2Faculty of Medicine, University of Geneva, Geneva, Switzerland.
1Division of Neurosurgery, Department of Clinical Neurosciences, Geneva University Hospitals; and.
Neurosurg Focus. 2021 Aug;51(2):E19. doi: 10.3171/2021.5.FOCUS21202.
Intracranial minimally invasive procedures imply working in a restricted surgical corridor surrounded by critical structures, such as vessels and cranial nerves. Any damage to them may affect patient outcome. Neuronavigation systems may reduce the risk of such complications. In this study, the authors sought to compare standard neuronavigation (NV) and augmented reality (AR)-guided navigation with respect to the integrity of the perifocal structures during a neurosurgical approach using a novel model imitating intracranial vessels.
A custom-made box, containing crisscrossing hard metal wires, a hidden nail at its bottom, and a wooden top, was scanned, fused, and referenced for the purpose of the study. The metal wires and an aneurysm clip applier were connected to a controller, which counted the number of contacts between them. Twenty-three naive participants were asked to 1) use NV to define an optimal entry point on the top, perform the smallest craniotomy possible on the wooden top, and to use a surgical microscope when placing a clip on the nail without touching the metal wires; and 2) use AR to preoperatively define an ideal trajectory, navigate the surgical microscope, and then perform the same task. The primary outcome was the number of contacts made between the metal wires and the clip applier. Secondary outcomes were craniotomy size, and trust in NV and AR to help avoid touching the metal wires, as assessed by a 9-level Likert scale.
The median number of contacts tended to be lower with the use of AR than with NV (AR, median 1 [Q1: 1, Q3: 2]; NV, median 3 [Q1: 1, Q3: 6]; p = 0.074). The size of the target-oriented craniotomy was significantly lower with the use of AR compared with NV (AR, median 4.91 cm2 [Q1: 4.71 cm2, Q3: 7.55 cm2]; and NV, median 9.62 cm2 [Q1: 7.07 cm2; Q3: 13.85 cm2]). Participants had more trust in AR than in NV (the differences posttest minus pretest were mean 0.9 [SD 1.2] and mean -0.3 [SD 0.2], respectively; p < 0.05).

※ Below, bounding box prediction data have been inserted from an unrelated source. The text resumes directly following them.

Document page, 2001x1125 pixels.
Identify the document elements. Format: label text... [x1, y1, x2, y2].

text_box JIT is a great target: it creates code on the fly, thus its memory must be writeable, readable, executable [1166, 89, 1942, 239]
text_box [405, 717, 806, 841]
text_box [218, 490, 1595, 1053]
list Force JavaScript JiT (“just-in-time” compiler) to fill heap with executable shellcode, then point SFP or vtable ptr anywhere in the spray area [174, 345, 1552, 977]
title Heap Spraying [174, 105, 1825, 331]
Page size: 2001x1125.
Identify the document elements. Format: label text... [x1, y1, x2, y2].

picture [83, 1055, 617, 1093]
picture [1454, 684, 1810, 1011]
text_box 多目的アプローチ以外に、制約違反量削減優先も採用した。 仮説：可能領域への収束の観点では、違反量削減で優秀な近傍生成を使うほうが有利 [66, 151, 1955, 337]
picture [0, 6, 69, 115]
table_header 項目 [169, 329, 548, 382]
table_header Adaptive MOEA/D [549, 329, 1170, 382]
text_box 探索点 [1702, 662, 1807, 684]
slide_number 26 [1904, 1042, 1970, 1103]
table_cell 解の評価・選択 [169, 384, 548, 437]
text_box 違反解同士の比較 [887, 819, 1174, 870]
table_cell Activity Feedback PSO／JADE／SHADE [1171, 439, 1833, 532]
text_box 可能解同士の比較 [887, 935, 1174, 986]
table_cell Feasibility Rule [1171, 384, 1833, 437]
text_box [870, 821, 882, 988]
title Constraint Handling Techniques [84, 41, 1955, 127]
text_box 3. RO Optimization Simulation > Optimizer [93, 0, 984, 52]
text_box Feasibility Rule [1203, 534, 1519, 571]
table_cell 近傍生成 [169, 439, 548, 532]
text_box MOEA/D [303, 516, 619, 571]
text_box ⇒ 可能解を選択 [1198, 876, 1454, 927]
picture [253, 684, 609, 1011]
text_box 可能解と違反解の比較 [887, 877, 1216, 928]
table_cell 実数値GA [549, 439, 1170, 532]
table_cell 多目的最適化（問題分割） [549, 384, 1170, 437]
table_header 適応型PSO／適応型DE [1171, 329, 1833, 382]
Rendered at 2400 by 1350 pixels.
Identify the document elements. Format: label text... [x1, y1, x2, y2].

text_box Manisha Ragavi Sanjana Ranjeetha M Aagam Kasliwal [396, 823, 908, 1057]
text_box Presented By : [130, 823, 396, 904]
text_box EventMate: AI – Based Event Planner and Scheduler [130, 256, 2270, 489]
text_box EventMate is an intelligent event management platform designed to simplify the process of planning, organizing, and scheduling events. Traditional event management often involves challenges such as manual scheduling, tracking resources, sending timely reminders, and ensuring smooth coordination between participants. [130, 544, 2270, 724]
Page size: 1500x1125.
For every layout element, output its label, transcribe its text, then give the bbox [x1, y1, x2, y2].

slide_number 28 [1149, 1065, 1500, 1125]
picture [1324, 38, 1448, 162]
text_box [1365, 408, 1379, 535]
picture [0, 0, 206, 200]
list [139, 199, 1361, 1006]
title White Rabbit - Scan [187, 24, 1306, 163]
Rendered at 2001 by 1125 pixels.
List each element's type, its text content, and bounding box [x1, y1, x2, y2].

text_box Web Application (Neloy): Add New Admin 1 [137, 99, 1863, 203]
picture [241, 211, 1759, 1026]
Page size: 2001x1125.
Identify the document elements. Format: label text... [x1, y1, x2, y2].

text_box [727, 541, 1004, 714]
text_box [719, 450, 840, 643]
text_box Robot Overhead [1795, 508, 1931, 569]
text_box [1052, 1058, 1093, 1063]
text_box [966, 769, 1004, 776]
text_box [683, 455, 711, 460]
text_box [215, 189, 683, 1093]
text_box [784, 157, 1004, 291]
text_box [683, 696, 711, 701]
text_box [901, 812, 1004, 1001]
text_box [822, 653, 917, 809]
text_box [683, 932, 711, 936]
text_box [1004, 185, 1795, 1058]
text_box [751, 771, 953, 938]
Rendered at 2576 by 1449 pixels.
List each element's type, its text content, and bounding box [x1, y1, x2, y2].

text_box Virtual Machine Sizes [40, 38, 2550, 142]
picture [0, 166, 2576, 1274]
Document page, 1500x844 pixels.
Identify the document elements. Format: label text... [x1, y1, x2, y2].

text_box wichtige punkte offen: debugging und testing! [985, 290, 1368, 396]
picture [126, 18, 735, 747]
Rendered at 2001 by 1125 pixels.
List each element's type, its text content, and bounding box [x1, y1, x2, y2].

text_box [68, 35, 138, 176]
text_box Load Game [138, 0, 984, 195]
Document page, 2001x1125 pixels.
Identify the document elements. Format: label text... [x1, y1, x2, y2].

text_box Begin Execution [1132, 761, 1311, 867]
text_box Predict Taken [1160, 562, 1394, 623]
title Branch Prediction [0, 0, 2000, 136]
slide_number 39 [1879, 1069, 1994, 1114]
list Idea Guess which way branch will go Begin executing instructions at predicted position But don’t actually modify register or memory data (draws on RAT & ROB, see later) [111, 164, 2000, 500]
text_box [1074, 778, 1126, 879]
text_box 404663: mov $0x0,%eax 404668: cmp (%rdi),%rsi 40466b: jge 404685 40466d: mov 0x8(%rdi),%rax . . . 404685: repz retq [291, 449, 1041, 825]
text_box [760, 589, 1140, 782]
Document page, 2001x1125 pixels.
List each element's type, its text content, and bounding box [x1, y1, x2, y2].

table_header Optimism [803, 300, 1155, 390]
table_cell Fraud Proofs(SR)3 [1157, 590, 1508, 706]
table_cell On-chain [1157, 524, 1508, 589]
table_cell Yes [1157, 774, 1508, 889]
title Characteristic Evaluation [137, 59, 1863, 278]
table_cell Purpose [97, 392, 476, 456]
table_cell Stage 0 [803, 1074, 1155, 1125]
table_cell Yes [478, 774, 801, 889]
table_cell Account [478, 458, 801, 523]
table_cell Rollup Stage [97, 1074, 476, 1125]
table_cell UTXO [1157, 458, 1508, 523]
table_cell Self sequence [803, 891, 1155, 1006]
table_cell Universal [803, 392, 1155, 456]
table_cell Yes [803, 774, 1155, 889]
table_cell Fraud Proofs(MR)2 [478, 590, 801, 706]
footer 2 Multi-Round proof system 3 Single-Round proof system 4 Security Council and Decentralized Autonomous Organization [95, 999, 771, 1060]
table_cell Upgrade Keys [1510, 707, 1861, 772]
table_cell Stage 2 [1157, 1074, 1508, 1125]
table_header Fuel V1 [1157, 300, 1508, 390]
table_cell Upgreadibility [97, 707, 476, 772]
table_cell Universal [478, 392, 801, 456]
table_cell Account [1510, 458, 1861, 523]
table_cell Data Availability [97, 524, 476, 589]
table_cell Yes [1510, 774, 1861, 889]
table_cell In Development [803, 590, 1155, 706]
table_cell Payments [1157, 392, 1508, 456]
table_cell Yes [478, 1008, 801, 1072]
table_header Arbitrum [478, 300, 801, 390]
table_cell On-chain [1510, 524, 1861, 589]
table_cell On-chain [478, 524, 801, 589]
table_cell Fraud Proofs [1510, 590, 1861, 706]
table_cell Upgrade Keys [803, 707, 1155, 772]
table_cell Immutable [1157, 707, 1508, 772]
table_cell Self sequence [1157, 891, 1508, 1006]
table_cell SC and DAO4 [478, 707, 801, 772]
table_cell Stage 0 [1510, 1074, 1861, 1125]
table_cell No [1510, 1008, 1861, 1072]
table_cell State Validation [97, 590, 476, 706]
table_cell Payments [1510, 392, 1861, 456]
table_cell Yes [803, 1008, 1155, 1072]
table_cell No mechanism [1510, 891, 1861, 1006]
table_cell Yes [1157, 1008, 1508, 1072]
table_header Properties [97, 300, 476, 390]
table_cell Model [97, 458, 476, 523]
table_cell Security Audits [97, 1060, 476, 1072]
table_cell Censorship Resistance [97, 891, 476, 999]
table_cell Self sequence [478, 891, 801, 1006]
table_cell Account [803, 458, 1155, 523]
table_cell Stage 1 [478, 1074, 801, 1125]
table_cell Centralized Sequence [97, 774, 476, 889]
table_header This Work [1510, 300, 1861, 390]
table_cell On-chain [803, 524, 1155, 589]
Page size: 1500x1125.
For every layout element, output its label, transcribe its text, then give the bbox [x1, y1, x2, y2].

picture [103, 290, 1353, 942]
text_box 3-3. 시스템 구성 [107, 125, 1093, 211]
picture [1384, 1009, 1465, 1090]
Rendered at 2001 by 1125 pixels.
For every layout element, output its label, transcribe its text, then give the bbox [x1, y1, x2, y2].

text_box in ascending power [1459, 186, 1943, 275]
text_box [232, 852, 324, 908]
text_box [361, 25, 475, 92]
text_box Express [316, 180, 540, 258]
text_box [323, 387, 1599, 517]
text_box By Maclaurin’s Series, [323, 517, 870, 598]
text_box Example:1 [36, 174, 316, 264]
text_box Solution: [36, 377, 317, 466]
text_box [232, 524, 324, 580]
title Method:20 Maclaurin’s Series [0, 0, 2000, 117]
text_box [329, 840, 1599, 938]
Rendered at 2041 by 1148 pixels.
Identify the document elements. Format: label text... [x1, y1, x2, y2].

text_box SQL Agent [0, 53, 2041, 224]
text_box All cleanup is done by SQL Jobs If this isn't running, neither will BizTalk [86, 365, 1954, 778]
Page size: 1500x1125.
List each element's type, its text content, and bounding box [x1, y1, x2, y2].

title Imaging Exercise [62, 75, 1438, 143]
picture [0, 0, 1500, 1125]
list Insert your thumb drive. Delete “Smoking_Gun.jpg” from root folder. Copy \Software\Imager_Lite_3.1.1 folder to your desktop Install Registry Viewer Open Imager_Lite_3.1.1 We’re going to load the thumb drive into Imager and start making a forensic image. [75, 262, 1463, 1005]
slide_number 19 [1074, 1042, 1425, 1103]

The results of this study show a trend favoring the use of AR over NV with respect to reducing contact between a clip applier and the perifocal structures during a simulated clipping of an intracranial aneurysm. Target-guided craniotomies were smaller with the use of AR. AR may be used not only to localize surgical targets but also to prevent complications associated with damage to structures encountered during the surgical approach.
颅内微创手术意味着在受关键结构(如血管和颅神经)包围的有限手术通道内进行操作。任何对这些结构的损伤都可能影响患者的预后。神经导航系统可能会降低发生此类并发症的风险。在这项研究中,作者旨在比较标准神经导航(NV)和增强现实(AR)引导导航在使用模拟颅内血管的新型模型进行神经外科入路时对病灶周围结构完整性的影响。
定制的盒子,内部有纵横交错的硬金属丝、底部有隐藏的钉子和木制顶部,进行了扫描、融合和参考。金属丝和动脉瘤夹放置器连接到一个控制器上,该控制器会计算它们之间的接触次数。23 名未经训练的参与者被要求 1)使用 NV 定义顶部的最佳进入点,在木制顶部上尽可能小地进行开颅,并在放置夹在钉子上而不接触金属丝时使用手术显微镜;2)使用 AR 预先定义理想的轨迹,导航手术显微镜,然后执行相同的任务。主要结果是金属丝和夹放置器之间的接触次数。次要结果是开颅大小,以及使用 NV 和 AR 避免接触金属丝的信任程度,使用 9 级 Likert 量表评估。
使用 AR 时,接触次数的中位数往往低于使用 NV(AR,中位数 1 [Q1:1,Q3:2];NV,中位数 3 [Q1:1,Q3:6];p = 0.074)。与使用 NV 相比,使用 AR 时,针对目标的开颅大小显著较小(AR,中位数 4.91cm2 [Q1:4.71cm2,Q3:7.55cm2];NV,中位数 9.62cm2 [Q1:7.07cm2;Q3:13.85cm2])。参与者对 AR 的信任度高于对 NV 的信任度(后测减去前测的差值分别为均值 0.9 [SD 1.2]和均值 -0.3 [SD 0.2];p < 0.05)。
这项研究的结果表明,在模拟颅内动脉瘤夹闭过程中,与 NV 相比,AR 在减少夹放置器与病灶周围结构之间的接触方面具有优势。使用 AR 时,针对目标的开颅更小。AR 不仅可用于定位手术目标,还可用于防止与手术入路中遇到的结构损伤相关的并发症。